Comment Rocketman a fait naître mon obsession pour Elton John

RÉFLEXION – Si les biopics musicaux permettent de rendre plus curieux, alors ok : allons-y pour les biopics !

Ouais. Ouais. Je sais. Je vais énerver pas mal de monde avec cet article. Les puristes d’Elton John vont probablement partager cet article sur leurs forums et groupes privés pour me traiter de tous les noms. J’avoue. J’ai jamais fait l’effort d’écouter en profondeur sa musique. Je connaissais quelques titres. Des titres sur lesquels je m’époumone en voiture (tu vois le moment « Benny and the Jets » à fond les ballons ?), ou que je chante quand il passe à la radio. Typiquement « Rocketman », « Your Song », « I’m Still Standing », « Don’t Go Breaking My Heart ».

Je connais mal Elton John. Pour moi, c’était l’artiste un peu kitsch, qui en fait toujours trop. Je suis stupide. J’avais des a priori. Et j’ai fait tout le contraire de ce qu’une personne pourtant amoureuse de la musique doit faire : écouter avant de juger.

La fièvre et les passions

Il a fallu que le biopic Rocketman sorte au cinéma pour que je fasse valser mes préjugés de parfaite idiote. Pour un fan d’Elton John, peut-être que le film ne sera pas assez accurate. Je sais qu’en tant que fan de Queen, ça m’a pas mal gêné avec Bohemian Rhapsody que j’ai regardé à contre-cœur, trois cents ans après la guerre. Peut-être que pour le cinéphile convaincu, il sera trop lisse ou trop convenu. Pour moi qui ne suis ni une puriste d’Elton, ni une cinéphile chevronnée, c’était un bon divertissement. J’ai passé un très bon moment, j’ai été transportée par la fièvre et le kitsch. Par ce côté comédie musicale totalement assumé.

J’ai été séduite par le jeu d’acteur de Taron Egerton et par la musique. La musique surtout. Qui venait au bon moment pour souligner des moments clés de la vie d’Elton John. Ce n’est pas un biopic chronologique. Elton John n’était pas un génie tel qu’il chante à 11 ans un titre qu’il ne sortira que 20 ans plus tard. J’ai découvert des titres que je ne connaissais pas, même si apparemment c’était les plus connus.

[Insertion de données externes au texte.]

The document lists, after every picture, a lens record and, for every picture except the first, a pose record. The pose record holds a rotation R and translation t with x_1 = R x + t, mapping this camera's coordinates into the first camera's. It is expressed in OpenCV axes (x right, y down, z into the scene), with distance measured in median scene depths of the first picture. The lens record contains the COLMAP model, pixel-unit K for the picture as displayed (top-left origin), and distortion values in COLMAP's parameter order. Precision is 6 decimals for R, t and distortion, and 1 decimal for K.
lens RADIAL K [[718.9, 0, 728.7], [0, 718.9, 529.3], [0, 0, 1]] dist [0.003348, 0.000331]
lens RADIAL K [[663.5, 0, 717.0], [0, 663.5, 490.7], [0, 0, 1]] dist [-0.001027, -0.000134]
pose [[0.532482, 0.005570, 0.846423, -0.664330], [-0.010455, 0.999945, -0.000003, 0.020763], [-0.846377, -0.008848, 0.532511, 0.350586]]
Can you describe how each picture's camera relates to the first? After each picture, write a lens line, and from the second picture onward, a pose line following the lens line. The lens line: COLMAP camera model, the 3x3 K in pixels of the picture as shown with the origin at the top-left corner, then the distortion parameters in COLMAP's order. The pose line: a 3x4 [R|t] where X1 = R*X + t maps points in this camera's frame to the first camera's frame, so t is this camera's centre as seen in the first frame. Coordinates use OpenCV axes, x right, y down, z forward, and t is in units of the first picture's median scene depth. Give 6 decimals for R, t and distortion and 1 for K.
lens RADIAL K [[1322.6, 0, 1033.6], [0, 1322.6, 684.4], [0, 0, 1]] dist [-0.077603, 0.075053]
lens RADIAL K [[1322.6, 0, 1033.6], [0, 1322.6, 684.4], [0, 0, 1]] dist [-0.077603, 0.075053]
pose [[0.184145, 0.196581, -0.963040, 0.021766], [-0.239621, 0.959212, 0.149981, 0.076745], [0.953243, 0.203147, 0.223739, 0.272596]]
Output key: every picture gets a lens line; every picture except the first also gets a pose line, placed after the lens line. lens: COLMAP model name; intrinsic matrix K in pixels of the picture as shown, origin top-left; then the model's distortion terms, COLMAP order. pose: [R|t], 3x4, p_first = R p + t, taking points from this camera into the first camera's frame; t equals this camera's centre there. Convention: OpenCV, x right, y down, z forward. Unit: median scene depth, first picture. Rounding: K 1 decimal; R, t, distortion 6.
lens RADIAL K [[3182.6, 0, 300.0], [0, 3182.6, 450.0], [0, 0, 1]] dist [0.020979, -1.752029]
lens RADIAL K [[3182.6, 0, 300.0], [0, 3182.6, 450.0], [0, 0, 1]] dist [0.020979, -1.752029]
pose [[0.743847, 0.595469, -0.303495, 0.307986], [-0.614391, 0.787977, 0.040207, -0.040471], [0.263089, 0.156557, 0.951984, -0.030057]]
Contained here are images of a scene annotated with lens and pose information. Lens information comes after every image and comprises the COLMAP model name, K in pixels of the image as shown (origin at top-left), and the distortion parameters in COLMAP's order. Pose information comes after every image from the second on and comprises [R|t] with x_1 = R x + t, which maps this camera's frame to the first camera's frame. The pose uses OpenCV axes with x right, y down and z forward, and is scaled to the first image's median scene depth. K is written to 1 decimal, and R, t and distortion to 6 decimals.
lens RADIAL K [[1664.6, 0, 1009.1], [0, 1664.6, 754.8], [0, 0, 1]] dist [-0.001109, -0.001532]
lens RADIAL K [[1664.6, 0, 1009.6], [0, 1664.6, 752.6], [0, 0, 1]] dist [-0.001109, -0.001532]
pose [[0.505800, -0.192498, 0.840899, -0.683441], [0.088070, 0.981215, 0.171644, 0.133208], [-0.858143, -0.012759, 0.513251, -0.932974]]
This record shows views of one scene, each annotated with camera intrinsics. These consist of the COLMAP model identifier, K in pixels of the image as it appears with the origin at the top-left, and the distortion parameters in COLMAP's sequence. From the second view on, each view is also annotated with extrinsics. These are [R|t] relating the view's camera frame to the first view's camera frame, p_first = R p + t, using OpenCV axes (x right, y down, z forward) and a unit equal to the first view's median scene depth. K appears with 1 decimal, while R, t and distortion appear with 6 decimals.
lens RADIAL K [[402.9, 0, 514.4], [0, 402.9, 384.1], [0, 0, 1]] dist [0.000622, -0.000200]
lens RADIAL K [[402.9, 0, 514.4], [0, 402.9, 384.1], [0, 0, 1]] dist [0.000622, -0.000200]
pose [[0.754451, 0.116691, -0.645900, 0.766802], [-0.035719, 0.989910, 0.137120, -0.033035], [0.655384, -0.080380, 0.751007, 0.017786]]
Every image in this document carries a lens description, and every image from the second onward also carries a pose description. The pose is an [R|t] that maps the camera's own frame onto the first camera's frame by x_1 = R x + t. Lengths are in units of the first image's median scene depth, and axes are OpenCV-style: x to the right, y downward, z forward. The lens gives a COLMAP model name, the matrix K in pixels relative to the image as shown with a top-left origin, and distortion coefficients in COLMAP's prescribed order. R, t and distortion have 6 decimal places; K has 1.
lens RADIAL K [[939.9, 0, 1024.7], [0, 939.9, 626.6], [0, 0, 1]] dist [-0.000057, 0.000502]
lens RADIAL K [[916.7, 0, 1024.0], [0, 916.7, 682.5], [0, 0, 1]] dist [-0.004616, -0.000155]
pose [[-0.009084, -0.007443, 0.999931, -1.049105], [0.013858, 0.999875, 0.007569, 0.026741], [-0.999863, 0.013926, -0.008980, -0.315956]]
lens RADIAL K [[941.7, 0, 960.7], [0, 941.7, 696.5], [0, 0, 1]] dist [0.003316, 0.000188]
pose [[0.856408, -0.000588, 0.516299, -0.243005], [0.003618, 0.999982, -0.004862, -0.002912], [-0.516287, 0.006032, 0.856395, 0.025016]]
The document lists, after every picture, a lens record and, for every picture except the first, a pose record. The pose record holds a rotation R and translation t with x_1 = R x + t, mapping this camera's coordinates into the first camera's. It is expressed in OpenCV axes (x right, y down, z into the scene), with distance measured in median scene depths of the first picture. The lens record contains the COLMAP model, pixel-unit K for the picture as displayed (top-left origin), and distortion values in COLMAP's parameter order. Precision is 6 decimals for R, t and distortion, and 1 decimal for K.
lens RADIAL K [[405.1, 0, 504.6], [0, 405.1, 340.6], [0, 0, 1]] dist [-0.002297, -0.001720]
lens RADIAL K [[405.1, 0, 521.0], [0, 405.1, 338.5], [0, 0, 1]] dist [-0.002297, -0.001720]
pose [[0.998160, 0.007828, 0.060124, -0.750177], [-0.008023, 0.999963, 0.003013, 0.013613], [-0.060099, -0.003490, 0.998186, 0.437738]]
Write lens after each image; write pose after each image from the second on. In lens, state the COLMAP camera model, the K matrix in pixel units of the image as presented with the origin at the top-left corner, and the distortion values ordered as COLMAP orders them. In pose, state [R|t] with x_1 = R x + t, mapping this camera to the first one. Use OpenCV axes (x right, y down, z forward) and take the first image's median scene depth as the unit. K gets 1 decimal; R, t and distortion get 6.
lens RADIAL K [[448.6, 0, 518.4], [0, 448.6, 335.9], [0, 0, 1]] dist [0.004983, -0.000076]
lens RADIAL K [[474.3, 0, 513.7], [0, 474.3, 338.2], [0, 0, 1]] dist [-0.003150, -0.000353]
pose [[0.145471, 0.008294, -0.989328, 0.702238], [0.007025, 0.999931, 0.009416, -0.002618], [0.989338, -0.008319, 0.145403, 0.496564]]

Et je m’en suis voulue en sortant de la salle de ne pas avoir plongé plus tôt dans la discographie de ce grand fou qu’est Elton John.

Je suis tombée en amour pour « Crocodile Rock », « Honky Cat », « Saturday Night Alright ». J’ai ensuite découvert « The Bitch Is Back », « Take Me to the Pilot » (sans en comprendre les paroles, j’avoue), « My Father’s Gun ». Je suis tombée en extase devant sa collection de costumes, pour son extravagance assumée, son glamour, sa passion, pour son personnage haut en couleur, pour son avant-gardisme, sa grandiloquence et sa sensibilité extrême.

Aparté :
En passant : je parcours beaucoup les Internets pour en apprendre un peu plus sur Elton John, je suis tombée sur ce dossier de Vice que je trouve formidable :
je tiens à le partager avec toi.

Pourquoi les biopics ?

Alors oui, j’ai un peu levé les yeux au ciel par moments devant Rocketman. Typiquement, le film passe trop de temps à s’apitoyer sur la solitude de l’artiste. Sur la drogue, sur l’argent, le sentiment de mal-être… C’est à peu près ce qu’il s’est passé pour la plupart des artistes des années 70/80. Solitude, drogue, sexe ? C’est le package offert aux rockstars de ces années-là. Dexter Fletcher, le réalisateur, aurait pu aller plus vite sur cette partie-là, mais Elton John étant le producteur exécutif, probablement que jouer sur le mélo était voulu.

Je me suis toujours demandé quel était le but d’un biopic ? Sachant qu’il ne sera jamais à 100 % véridique. Sinon, ce serait un documentaire, n’est-ce pas ? Peut-être que c’est l’occasion pour les novices de mettre le nez dans quelque chose qu’ils n’auraient jamais essayé. J’imagine que certains se sont découvert une passion pour Queen après Bohemian Rhapsody (le film), pour Joy Division après Control, pour Mötley Crüe après The Dirt, pour Johnny Cash après Walk The Line. Là aussi, c’est un jugement que je révise. Avant Rocketman, je serais restée cette connasse qui lève les yeux au ciel en entendant quelqu’un dire « ouais, je connaissais pas avant le film« … Tout le monde change.

Si les biopics permettent de rendre plus curieux, alors ok : allons-y pour les biopiocs. Go pour un film sur David Bowie, Lou Reed, Iggy Pop, Janis Joplin, sur Patti Smith, Leonard Cohen et les autres rockstars.